= Betty Loo Taylor =

American jazz musician (1929–2016)

Betty Loo Taylor (February 27, 1929 – December 21, 2016) was an American jazz pianist and musician, known as Hawaii's "First Lady of Jazz." She was the subject of the 2003 documentary, They Call Her Lady Fingers: The Betty Loo Taylor Story, by husband-and-wife filmmakers, Patricia Gillespie and Sam Polson.

Taylor was born on February 27, 1929, and showed a natural musical ability as a child. She moved from Hawaii to New York City in the 1940s, where she attended music school and became a pianist. She returned to Hawaii during the 1950s.

Taylor performed regularly at the Trappers club in Waikiki during the 1970s and 1980s, alongside her longtime musical partner, singer Jimmy Borges, who also died in 2016. She continued to perform at the Kahala Hotel & Resort on Oahu throughout the 1990s and 2000s.

In 2008, Taylor won a 2008 Na Hoku Hanohano Award for a jazz album she recorded with Joy Abbott.

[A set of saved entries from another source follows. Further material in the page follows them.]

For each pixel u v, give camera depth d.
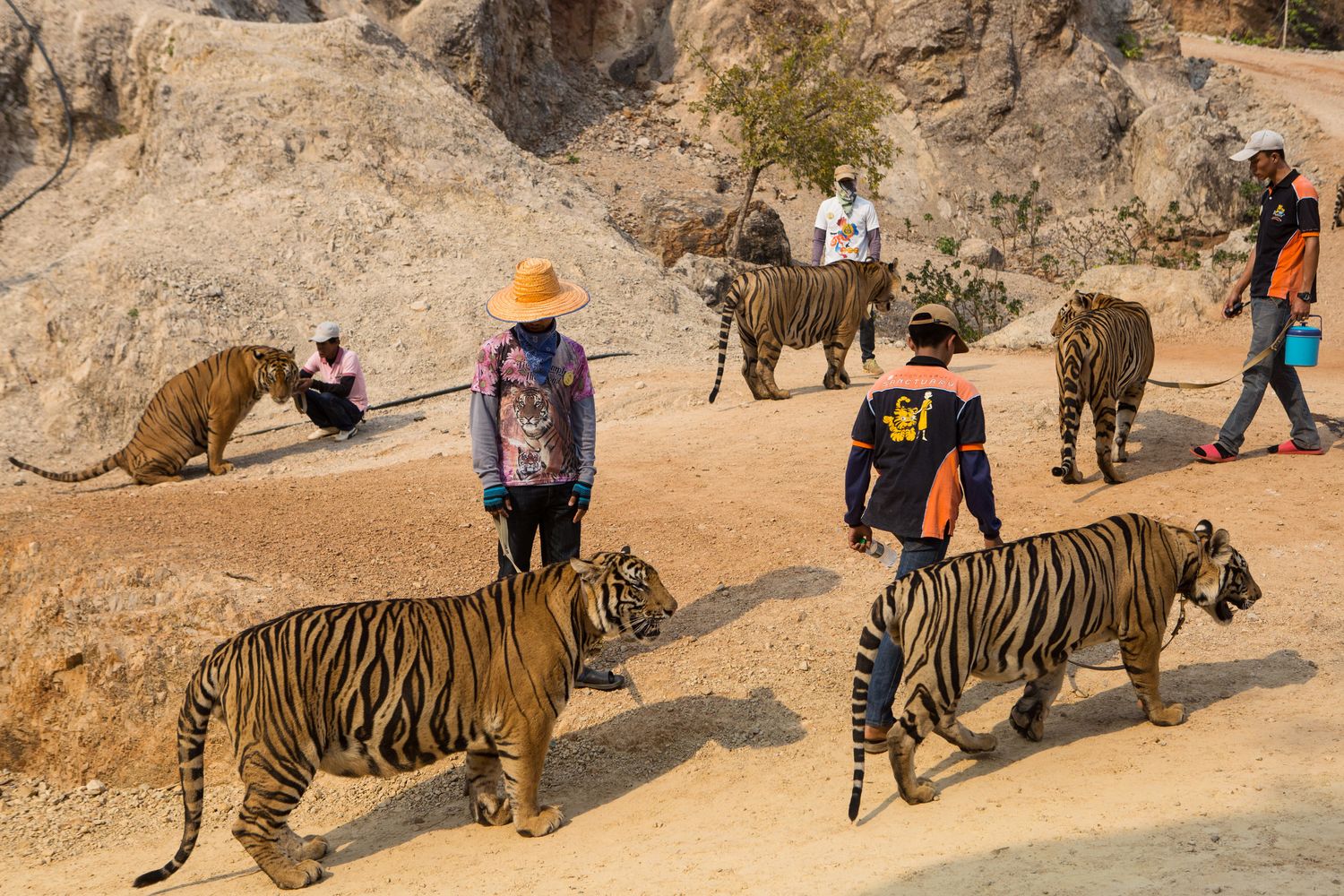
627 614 5.13
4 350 15.17
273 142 19.11
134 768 7.23
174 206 18.09
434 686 4.91
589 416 6.16
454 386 15.08
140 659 7.32
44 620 7.68
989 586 4.73
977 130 31.80
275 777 4.85
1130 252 29.00
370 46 21.84
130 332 15.33
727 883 4.07
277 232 17.67
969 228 30.50
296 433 13.86
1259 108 35.75
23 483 12.80
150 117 20.80
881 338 21.66
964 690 5.99
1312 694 5.30
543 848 4.92
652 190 27.64
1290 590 6.61
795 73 27.00
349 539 8.56
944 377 5.19
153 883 4.99
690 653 6.64
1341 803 3.96
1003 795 4.62
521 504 6.06
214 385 12.02
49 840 6.49
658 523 8.55
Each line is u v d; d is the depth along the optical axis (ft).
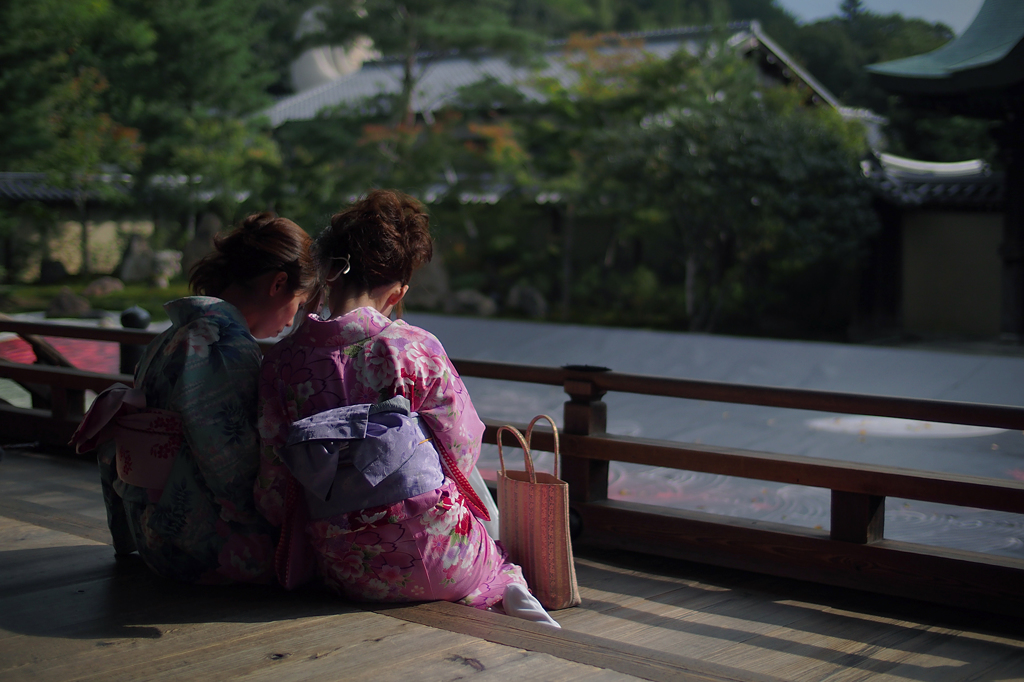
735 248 62.59
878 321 57.67
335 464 6.59
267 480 7.01
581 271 69.26
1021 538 14.29
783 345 37.24
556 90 62.59
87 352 36.55
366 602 7.11
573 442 11.09
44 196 78.33
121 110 75.36
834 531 9.52
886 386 31.40
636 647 6.34
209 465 7.08
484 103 64.80
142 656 6.09
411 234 7.02
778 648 7.73
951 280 56.34
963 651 7.74
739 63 61.11
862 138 60.18
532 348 40.11
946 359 33.99
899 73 47.60
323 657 6.07
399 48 64.13
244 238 7.53
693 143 55.31
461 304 65.98
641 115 59.41
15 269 79.41
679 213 57.16
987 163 63.10
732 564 10.10
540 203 65.26
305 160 67.82
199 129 76.48
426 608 6.98
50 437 15.65
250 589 7.50
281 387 6.79
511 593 7.34
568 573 8.11
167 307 7.52
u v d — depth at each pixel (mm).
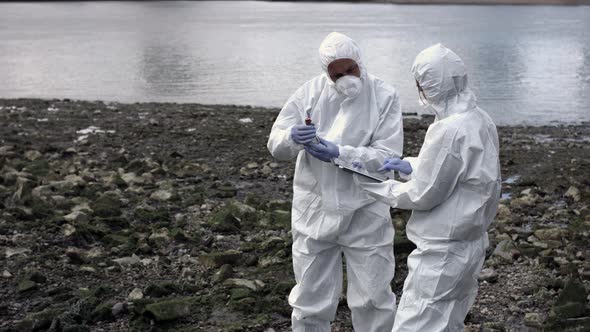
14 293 7223
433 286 4852
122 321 6727
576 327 6395
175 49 42469
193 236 8898
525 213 10125
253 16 84438
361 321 5590
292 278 7680
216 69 32094
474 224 4789
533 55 37594
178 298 7121
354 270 5492
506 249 8258
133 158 13195
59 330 6414
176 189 11016
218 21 74062
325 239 5457
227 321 6738
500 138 16156
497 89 25359
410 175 5035
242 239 8875
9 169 11711
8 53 39906
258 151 13906
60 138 14945
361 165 5246
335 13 90438
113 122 16875
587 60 35250
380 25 64250
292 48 42781
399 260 8031
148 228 9109
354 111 5418
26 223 9016
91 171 11961
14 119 17219
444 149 4766
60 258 8086
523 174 12523
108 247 8469
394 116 5469
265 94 24688
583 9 94812
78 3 125500
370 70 31078
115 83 27625
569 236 8844
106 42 47906
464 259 4844
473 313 6922
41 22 72625
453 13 86750
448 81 4855
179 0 143375
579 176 12180
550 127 18109
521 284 7539
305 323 5590
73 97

She also received praise for her arrangements and accompaniment of Alvin Ing on his 2010 CD, "Swing With Ing" which included Loo's nephew Steve playing bass. In 2012, she was also awarded Na Hoku Hanohano's lifetime achievement award.

Betty Loo Taylor died at Palolo Chinese Home in Honolulu on December 21, 2016, at age 87. Taylor, who was being treated for pneumonia at the time, had suffered a stroke approximately six months before her death.